Extract to read:
Tag Archives: Springside

On Walls

The only time I can remember being punished as a kid (I was one of those goody-goody children who didn’t want to hurt anyone’s feelings, especially my parents’, or, god forbid,  disappoint them) was, at around the age of 4 or 5, when I took my set of crayons and drew on the wall along the staircase leading to the second floor of our house. I can understand my mother’s fury – it was, after all, a fairly new house with a nice new paint job, and my materials of choice didn’t seem like they could be removed easily (they couldn’t) – and I can accept my father’s meting out the proper penalty (it might’ve been a spanking, but even just chastising me harshly could reduce me to a puddle of forgiveness-begging). But, to this day, what I have never been able to fathom is why I drew on the wall in the first place. There was, in the house, no shortage of loose sheets of paper, and tablets. So – why the wall? And why there, in a less conspicuous place than, say, the living-room wall, or the kitchen?

I bring this incident up not because, after these many decades, I can’t shake the guilt or dissipate the trauma – frankly, it’s been almost since that time that I’ve thought about it; and, as far as I can tell, I have no residual psychological scar that makes me currently Crayola-averse, nor do I manifest any facial tick when confronted with upright planar surfaces.

What’s brought this incident to mind is a sudden convergence of moments and memories that got me to thinking about the act of wall-writing, and the why of it, as viewed through an arslocii filter.

To do:
1 > Name every room or area of the house that the writer mentions in the essay on drawing on walls.
2 > Carry the essay on drawing on walls forward from its last sentence.
The listing that comes next is separate material, unrelated to the essay on drawing on walls.

Source data:
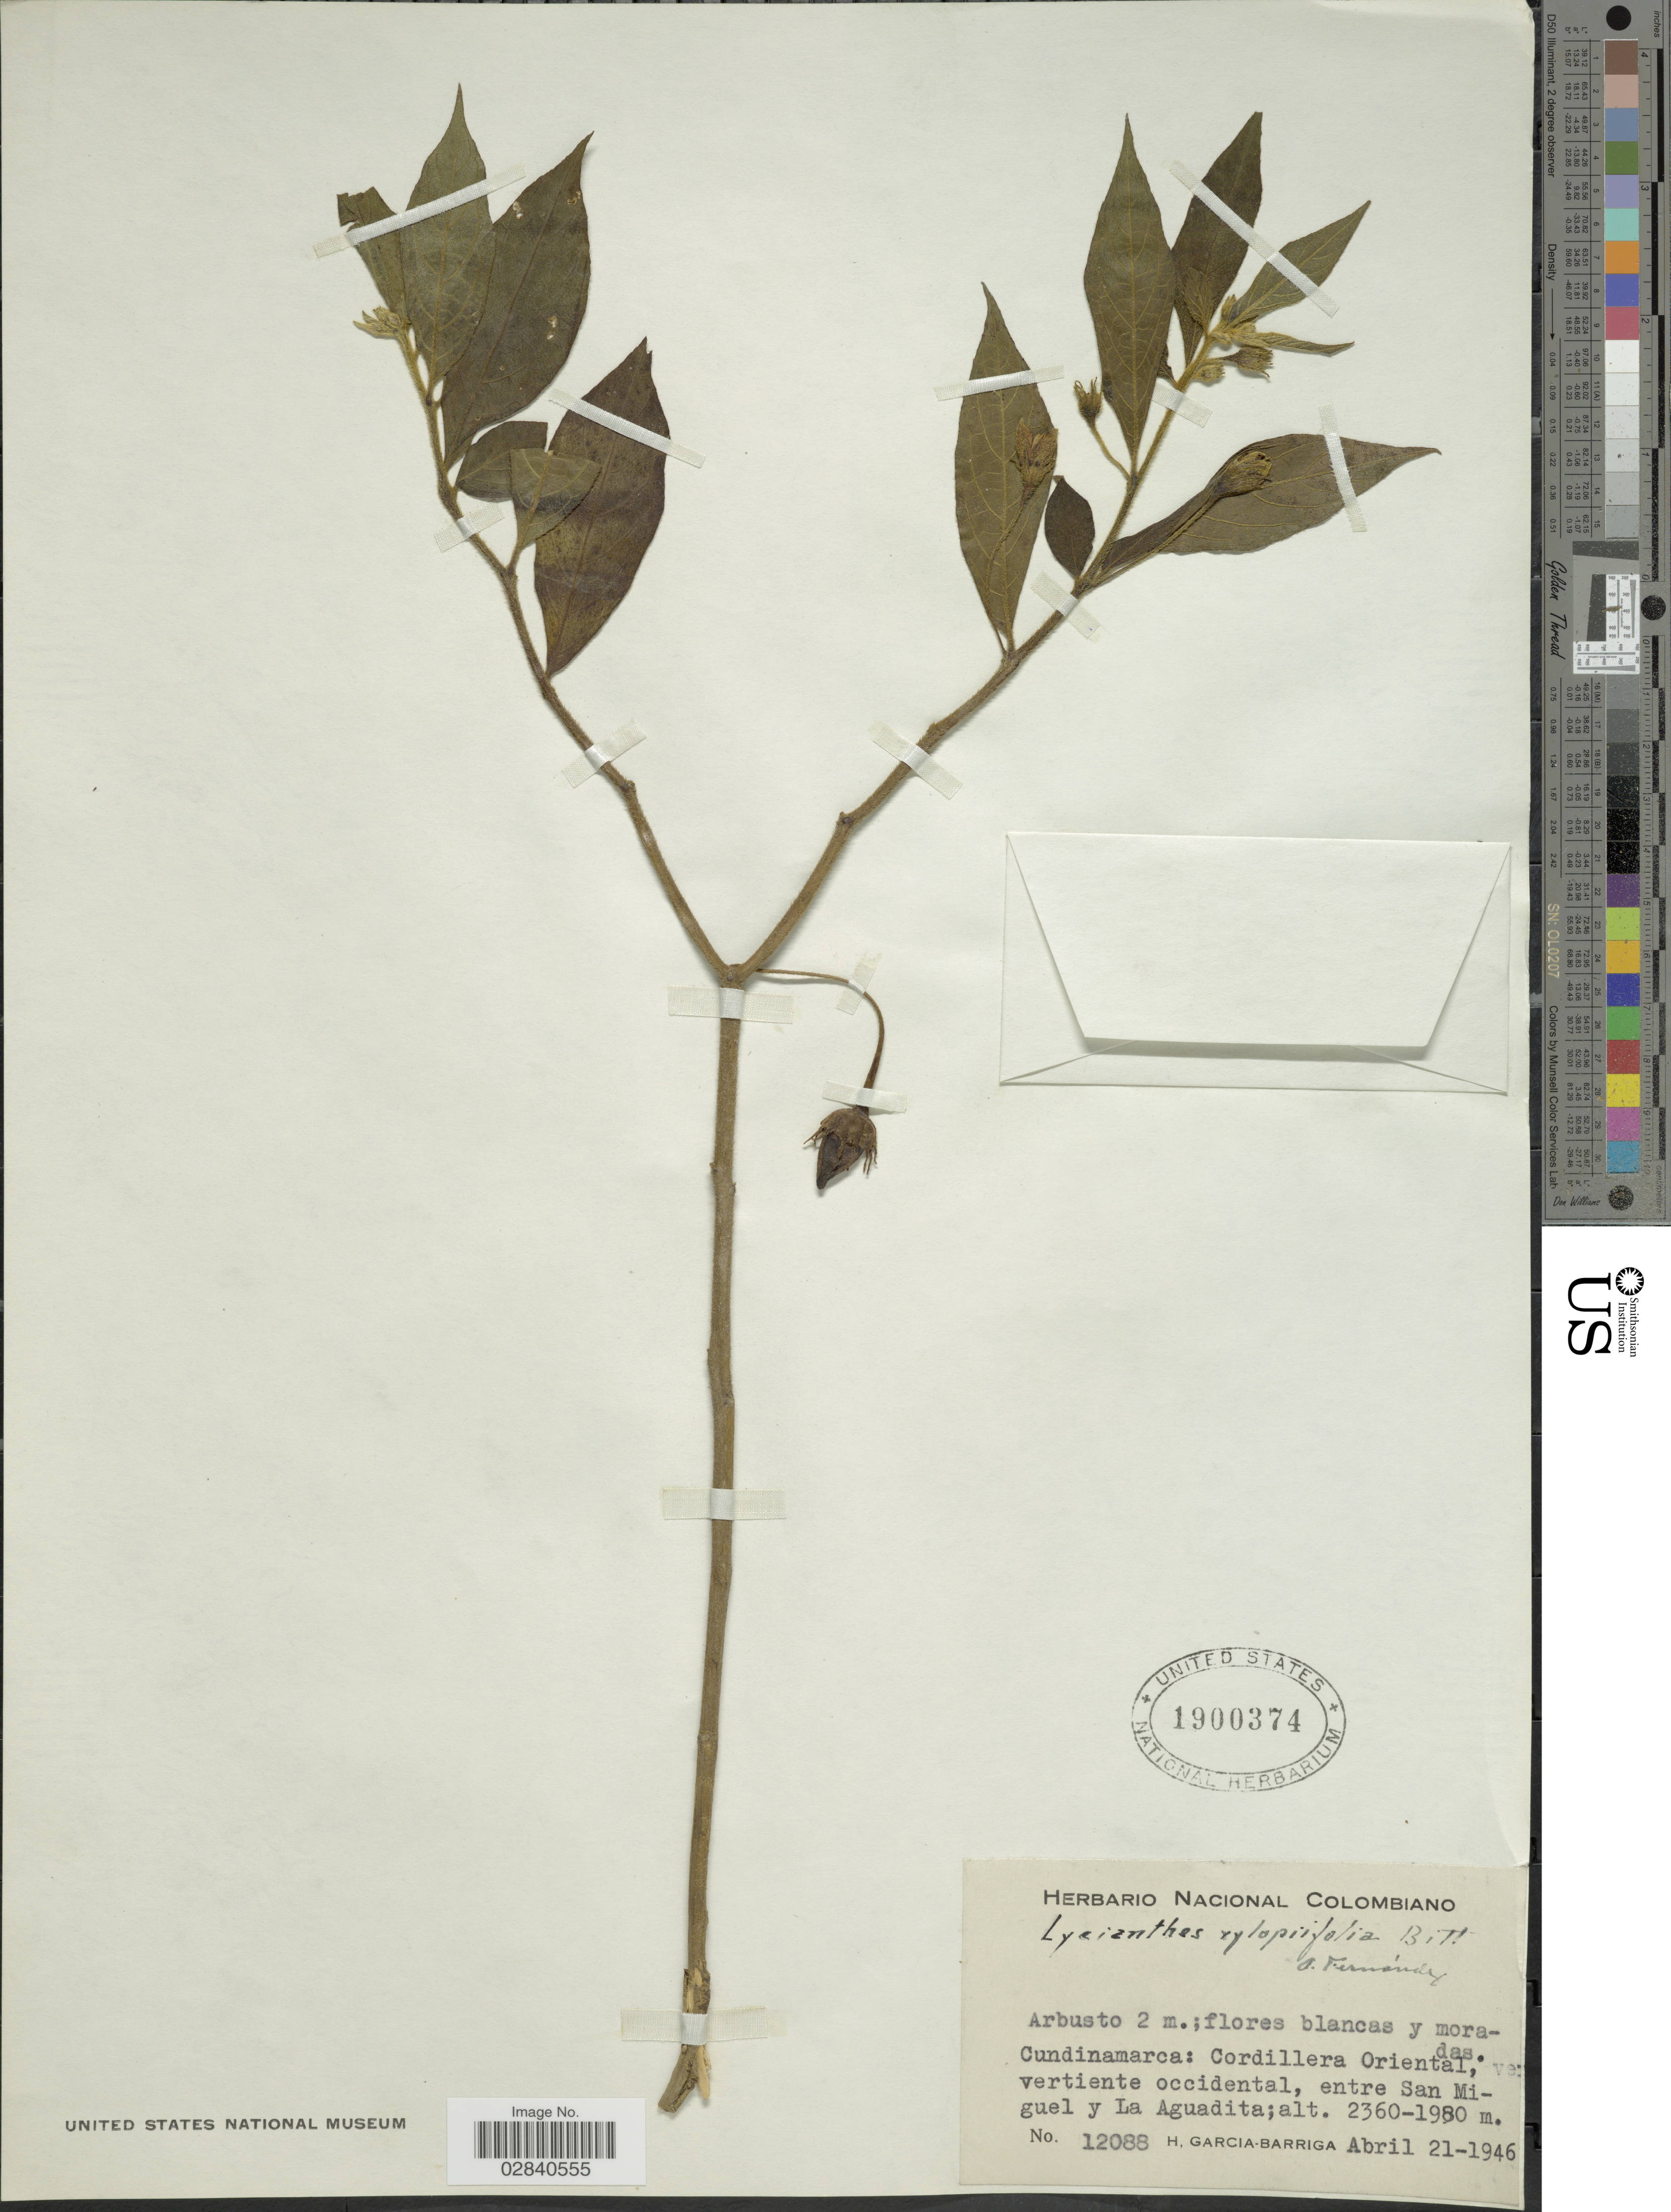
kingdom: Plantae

Answers given:
1 > The staircase, the second floor, the living room and the kitchen.

2 >
Jumpstarting the thinking was a lazy afternoon spent watching Kevin Costner’s “Waterworld,” an adventure-epic-polemic about a post-”Inconvenient Truth” apocalypse in which the Earth has been overrun by its oceans, and is populated, for the most part, by survivalists who stay afloat by whatever means, hoping someday to spy the fabled, perhaps nonexistent Eden known as “dry land.” The key to finding this unwatery spot lies with a strange little girl, who has a habit of drawing (with crayons!) on any surface – but it is what she has drawn on a wall that seals the deal: she, who should not know anything but water life, draws trees and animals … in other words, she draws “dry land.” And that propels the action and the film’s resolution. (No spoiler alert here, but you can probably guess; let’s also add, at the risk of losing the cool cred we’ve acquired over the years, at least in our own mind, that it might be time to reassess “Waterworld,” a film that was savaged on its release, likely because critics were gunning for Costner after his “Dances with Wolves” success, and also because the film is a bit bloated – but trim it, cut out a lot of the anachronistic and over-the-top Dennis Hopper scenes, and you have a compelling actioner, with a message. Give it a try.) 

Then, also parked in front of a home-based screen flickering with moving images (pass the chips, honey) I found myself bumping into a number of good-for-you PBS documentaries, all having to do with, to one extent or another, the inscribing of things on walls: painted images and incised petroglyphs on rocks in the U.S. Southwest, similar marks on stones and surfaces in the Stonehenge area, the artwork in subterranean tombs to give the mummified pharaohs something to read on the commute to eternity (the New Yorker being out of the picture for the next 3,000 years).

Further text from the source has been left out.